Jose Antonio Ocampo and Joseph Stiglitz. Capital Market Liberalization and Development. Oxford University Press USA, 2008.

“Capital market liberalization has been a key battle in the debate on globalization for much of the previous two decades. Many developing countries, often at the behest of international financial institutions such as the IMF, opened their capital accounts and liberalized their domestic financial markets as part of the wave of liberalization that characterized the 1980s and 1990s and in doing so exposed their economies to increased risk and volatility. Now with even the IMF acknowledging the risks inherent in capital market liberalization, the central intellectual battle over the effects of capital market liberalization has for the most part ended. Though this new understanding of the consequences of capital market liberalization is reshaping many policy discussions among academics and international institutions, ideological and vested interests remain.”

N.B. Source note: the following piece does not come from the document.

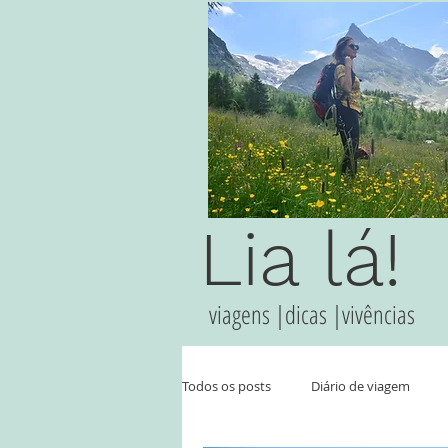
Lia lá!
viagens |dicas |vivências
Todos os posts
Diário de viagem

Eric Helleiner. States and the Reemergence of Global Finance: From Bretton Woods to the 1990s. Cornell University Press, 1994.

Rawi Abdelal. Capital Rules: The Construction of Global Finance. Harvard University Press, 2009.

“Eric Helleiner gives the clearest historical account of how the world moved from restricted capital flows in the 1950s to open and integrated financial markets by the 1980s. He takes readers through the emergence of the “embedded liberal order,” the challenges it faced in the 1960s, and its denouement in the 1970s and 1980s. Combining economic and political analysis, Helleiner shows how the neoliberal order that has emerged is not a turnaway from the state but rather dependent on the state for its deployment and operation. Privatization, deregulation, and openness, he argues, mark less the withdrawal of the state than its redeployment in support of a pro-market position. Rawi Abdelal’s book builds upon Helleiner’s, explaining why the neoliberal order took the form it did. For Abdelal, what is most striking about the current open financial order is the number of rules it has. Far from seeing a “flat” world where economic forces run roughshod over powerless governments, Abdelal sees a rule-governed world where globalization has a French, not an American, accent. He argues that a group of French politicians operating within the “more state than market” institutions of the European Union, the Organization for Economic Cooperation and Development, and the IMF constructed the rules for global capital, institutionalizing on a global level the types of practices usually associated with the state on sovereign and domestic levels.”

Charles Morris. Trillion Dollar Meltdown: Easy Money, High Rollers, and the Great Credit Crash. PublicAffairs, 2008.

“Easily the best early analysis of the problems.”

Joseph Stiglitz. Free Fall: America, Free Markets, and the Sinking of the World Economy. W. W. Norton & Company, 2010.

“Very valuable, with firm understandings of many aspects of the crisis, the bailout, and the downturn.”

Liaquat Ahamed. Lords of Finance: The Bankers Who Broke the World. Penguin Press HC, 2009.

“A solid secondary-source history of financial errors since the 1920s that resonate today.”

Dean Baker. False Profits: Recovering from the Bubble Economy. PoliPoint Press, 2010.

“Published this year, and is one of the best on the financial crisis. Right on the money, concise and highly readable.”

4 Responses to “Best Books: Blogger recommendations on financial crisis”

  1. ZielonyGrzyb says:

    I would add “Animal Spirits” by Shiller and Akerlof.

  2. Kevin P. Gallagher says:

    A good one! Could you add a short paragraph as to why, along with a link to it?

  3. ZielonyGrzyb says:

    I hope, the comment function supports HTML;-)

    George Akerlof, Robert Shiller. Animal Spirits. How Human Psychology Drvies the Economy, and Why It Matters for the Global Capitalism. Princeton University Press, 2009.

    A thorough analysis showing the psychological (or behavioural) foundations of the financial crisis – a development of Keynes’s theses about the “animal spirits” driving our economies.